Data Modeling
The MongoDB data connector makes available any database resource that is listed in its configuration. In order to
populate the configuration, the connector supports introspecting the database via the CLI update
command.
Queryable collections
The MongoDB data connector supports several types of queryable collections:
- Collections
- Views
- Native Queries
Collections and views are typically discovered automatically during the introspection process.
Native queries on the other hand are custom aggregation pipelines that you specify in the data connector configuration.
These are queries run using the MongoDB aggregate
command which makes them similar to views, except that you may
configure parameters that are interpolated into the pipeline at query time (similar to a function), and they do not
require any DDL permissions on the database. See the configuration reference on
Native Queries.
Scalar types
The MongoDB data connector supports nearly all of scalar types that the MongoDB database does. In addition the MongoDB
data connector provides an additional scalar type, extendedJSON
which acts like an "any" type.
MongoDB's scalar types are listed in MongoDB's BSON Types documentation. The MongoDB data connector configuration uses "alias" names for each type which are camel-cased with a lower-case initial letter. The same names are used in the connector's NDC schema.
In order to use standard GraphQL scalar types rather than custom scalar types in the resulting GraphQL schema, the DDN configuration enables expressing a mapping between data connector types and GraphQL types.

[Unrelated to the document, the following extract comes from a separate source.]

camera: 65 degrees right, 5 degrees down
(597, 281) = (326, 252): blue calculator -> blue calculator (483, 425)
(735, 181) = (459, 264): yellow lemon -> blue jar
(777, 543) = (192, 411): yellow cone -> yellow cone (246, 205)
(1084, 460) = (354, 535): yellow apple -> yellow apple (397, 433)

The data connector does not support the dbPointer
BSON type which is deprecated in MongoDB. Other deprecated types,
symbol
and undefined
, are supported for the time being.
extendedJSON
may represent any MongoDB value including scalars, objects, arrays, or null. The automatically-generated
schema in your MongoDB data connector configuration may include fields with the extendedJSON
type in cases where the
introspection system is unable to infer a specific type. The name is based on the serialization format used: unlike
other values, values with the extendedJSON
type are serialized in the
MongoDB Extended JSON format.
Structural types
The data connector supports MongoDB array and object types, and they will appear as such in the schema it exposes. Since MongoDB is a document store that is intended to store arbitrarily complex data structures, the MongoDB data connector is designed to support the same.

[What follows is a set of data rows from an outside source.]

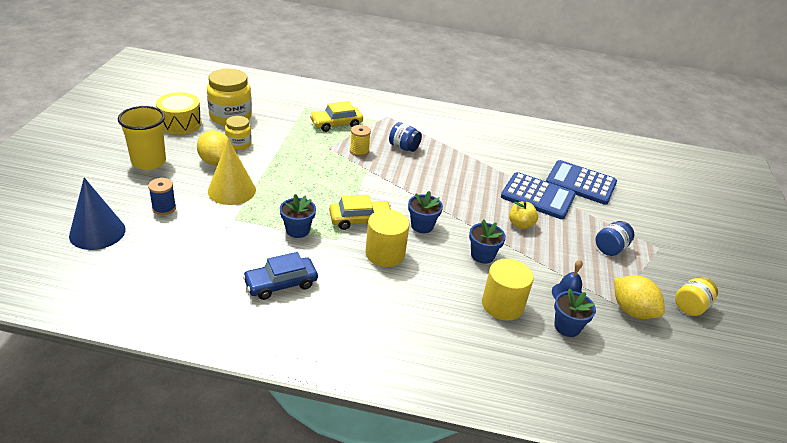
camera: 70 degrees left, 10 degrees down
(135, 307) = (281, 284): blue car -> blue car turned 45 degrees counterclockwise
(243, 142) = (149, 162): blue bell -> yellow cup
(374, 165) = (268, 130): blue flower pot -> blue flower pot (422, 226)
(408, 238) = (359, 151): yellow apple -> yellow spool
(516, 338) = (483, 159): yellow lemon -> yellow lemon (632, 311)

As mentioned previously, although extendedJSON
is presented as a scalar type from the perspective of GraphQL it may
represent arbitrary structural data encoded using the MongoDB Extended JSON format.
Schema Introspection
The CLI is capable of automatically creating a configuration for the MongoDB data connector which includes a schema for
your database. Because MongoDB databases do not have an internal schema, the connector schema is produced by randomly
sampling database documents. By default it samples 100 documents - you may get more accurate results by increasing this
number which you can do by editing the sampleSize
option in configuration.json
.
During sampling types of values found are compared between documents. This includes top-level fields, but also nested object fields, and array elements. For a field path where the same type of value is found in every document the schema sets that type. If a value at that path is missing in some documents a nullable type is assumed.
In general automatic schema introspection when encountering arrays or objects will accurately reflect the complex
structure seen in the database. These types will in turn map to complex GraphQL types. The introspection system falls
back to the extendedJSON
when encountering fields with the same name and path in multiple objects that contain
incompatible types. For example given a collection with these documents:
{ _id: { $oid: "66cf91a0ec1dfb55954378bd" }, value: 1, created: "2024-02-20" }
{ _id: { $oid: "66cf9230ec1dfb55954378be" }, value: 2, created: { $date: "2024-07-03" }, updated: { $date: "2024-10-25" }}
{ _id: { $oid: "66cf9274ec1dfb55954378bf" }, value: 3, created: { $date: "2024-07-03" } }
(Note that when inputting data to MongoDB { $oid: ... }
is interpreted as an objectId
value, and { $date: ... }
is
interpreted as a date
value.)
The CLI infers these schema types:
_id
:objectId
value
:int
created
:extendedJSON
updated
: nullabledate
Because updated
appears in one document, but not in all of them, it gets a nullable type.
Because created
has type string
in one document, but has type date
in the others, it gets the extendendJSON
type
which is the only type that can represent both string
and date
.
The connector assumes subtyping to a limited extent: it treats int
as a subtype of double
. In cases where different
documents use both numeric types with the same field name an automatically-generated connector schema will supply the
double
type.
Queries
The connector supports all query operations; see the query documentation for details.
Mutations
We currently support mutations in the form of Native Mutations. These are arbitrary MongoDB database commands that you write into the data connector configuration.